Saturday, April 9, 2011

H is for Horror

As everyone knows, horror is a huge genre. Horror is emotional, it tries to provoke a response in the audience. It's the genre of fear; it seeks to shock, scare and thrill audiences with 'the unknown', grotesque images, frightening imaginary creature. Sometimes a horror story is a cautionary tale, involving the audience in fight or flight.

Horror is probably the least understood genre. Common misconceptions include:
  • It's all psycho killers.
  • It's kid stuff or only for teenagers.
  • It's too gross.
  • It's too scary for me.
  • Horror writers (or fans) are creepy/scary/sicko/etc.
  • If I write horror, I can be the next Stephen King.
    Good luck with that one!:)

All this is really only part of the story. Horror also operates on a deeper level; it explores the taboos of culture and humanity's repressed desires, and it is these explorations that generate both thrills and dread.
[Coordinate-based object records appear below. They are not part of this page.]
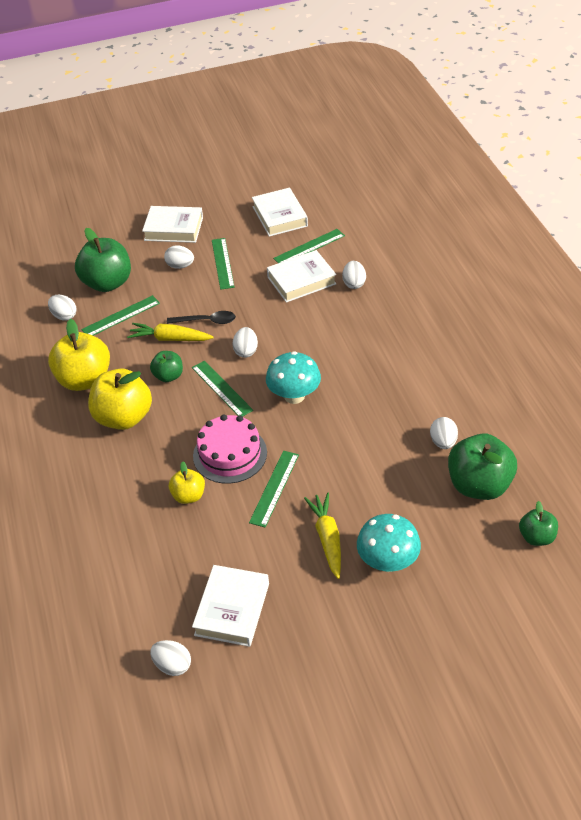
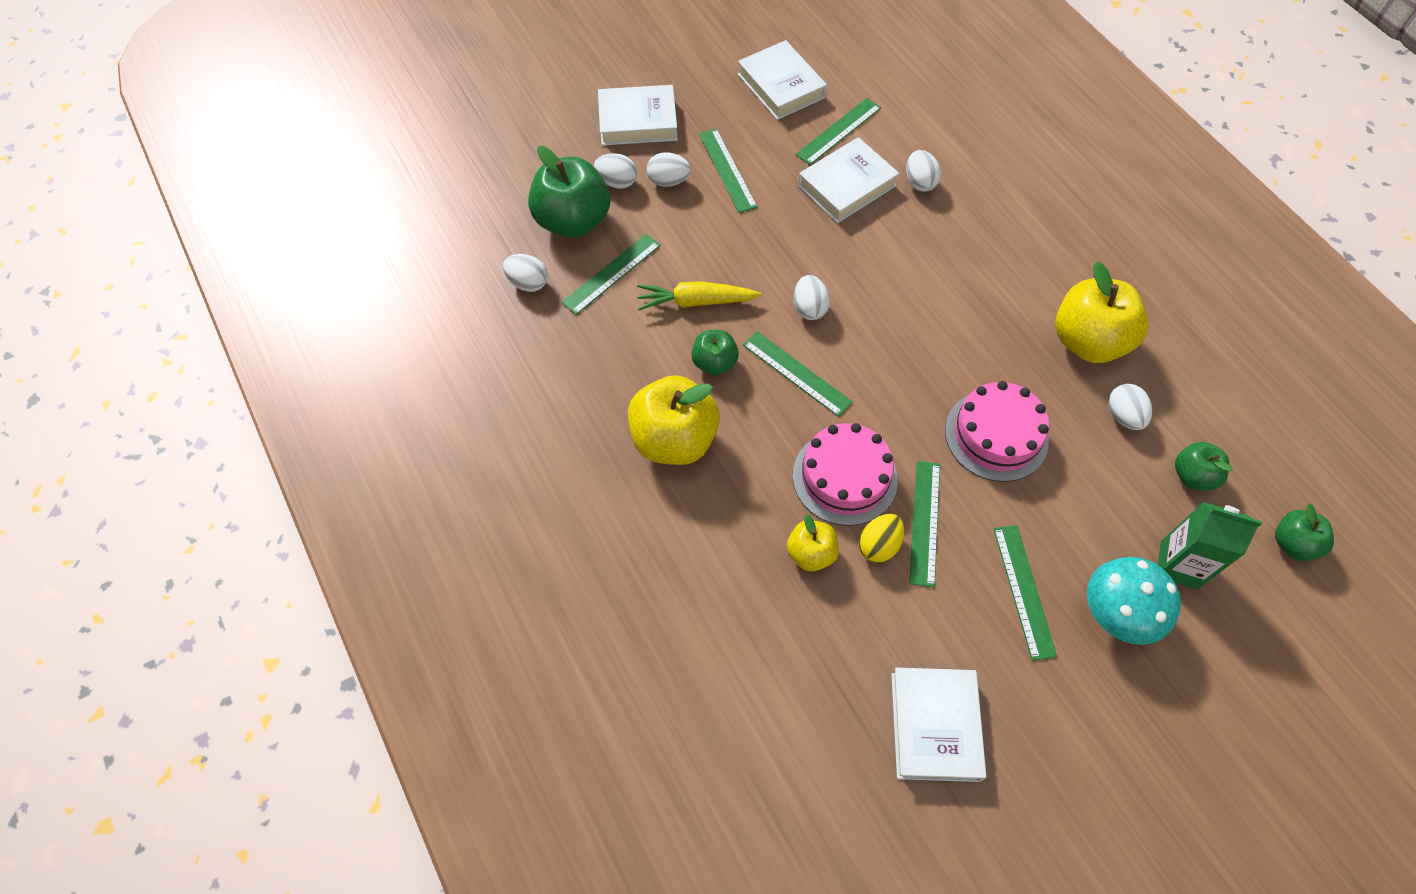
camera: 15 degrees left, 15 degrees up
yellow apple [48,319,110,391] -> yellow apple moved to [1055,261,1148,363]
white egg [150,640,191,676] -> white egg moved to [594,153,637,189]
black spoon [167,311,236,324] -> none
turquoise mushroom [266,351,321,404] -> none
yellow carrot [304,492,341,579] -> green ruler [993,525,1057,661]
green apple [448,433,517,500] -> green apple [1175,442,1232,490], size x0.54
none -> yellow egg [859,514,904,563]
none -> pink cake [945,381,1049,482]
none -> green carton [1158,502,1262,589]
Academic and horror author Michael Arnzen says, "...horror is more like a game of peek-a-boo than a gore film. Good dark fiction is a form of seduction--it plays with the desire to both see and not see--tapping into that curious desire we have, to peer between our fingers while covering our eyes. It plays off the ambivalent desire to simultaneously censor and bear witness."

In addition to this strange push-pull dichotomy, "When horror tales explore and speculate about the unknown, they often also teach us about what we do know, even if only to point out the limits of cultural knowledge." and "By staging failures of intellectual mastery, challenging norms, and transgressing social boundaries, horror has the potential to revise and the potency to reshape the way its readers think." according to Arnzen. Wow!
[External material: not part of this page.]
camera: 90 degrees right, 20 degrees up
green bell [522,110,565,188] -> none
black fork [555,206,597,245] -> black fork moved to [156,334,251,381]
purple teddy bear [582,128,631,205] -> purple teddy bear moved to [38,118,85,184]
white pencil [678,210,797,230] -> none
Horror stories have probably been around as long as humans have been. As Arnzen says, "Horror stories document and illuminate the human condition across history and culture as much as any work of fiction." I'm convinced! :)

Horror writers, check out the Horror Writers Association which exists to promote and protect the careers of professional horror writers and host seeking to enter their ranks, while at the same time using its best endeavors to raise the profile of the horror genre in the publishing industry and among readers in general.


  1. I can just see the caveman horror stories !!
    Might write about that one !!
    Nice post !

  2. Who doesn't love a great ghost story?

  3. Can't you tell you how cool it was to see "Seton Hill Writers" in the A-Z challenge list. I went to Seton Hill back in the 80s. I had been thinking about doing the letter "I" based on one of the habits (no pun intended) of one of the English professors I had.

  4. Thanks for posting this, Lesley! Little late catching up... I'm reminded by the whole A-Z list of a book that Clive Barker did on the genre awhile back: "Clive Barker's A-to-Z of Horror" that readers might find of interest, if they want to "drill down" into a muckier, deeper, darker level. Muhahah.

    Let us know if you write about caveman horror, JL Dodge! I bet some cave paintings actually might be horror stories, to some degree. Hunting is inherently horror-laden!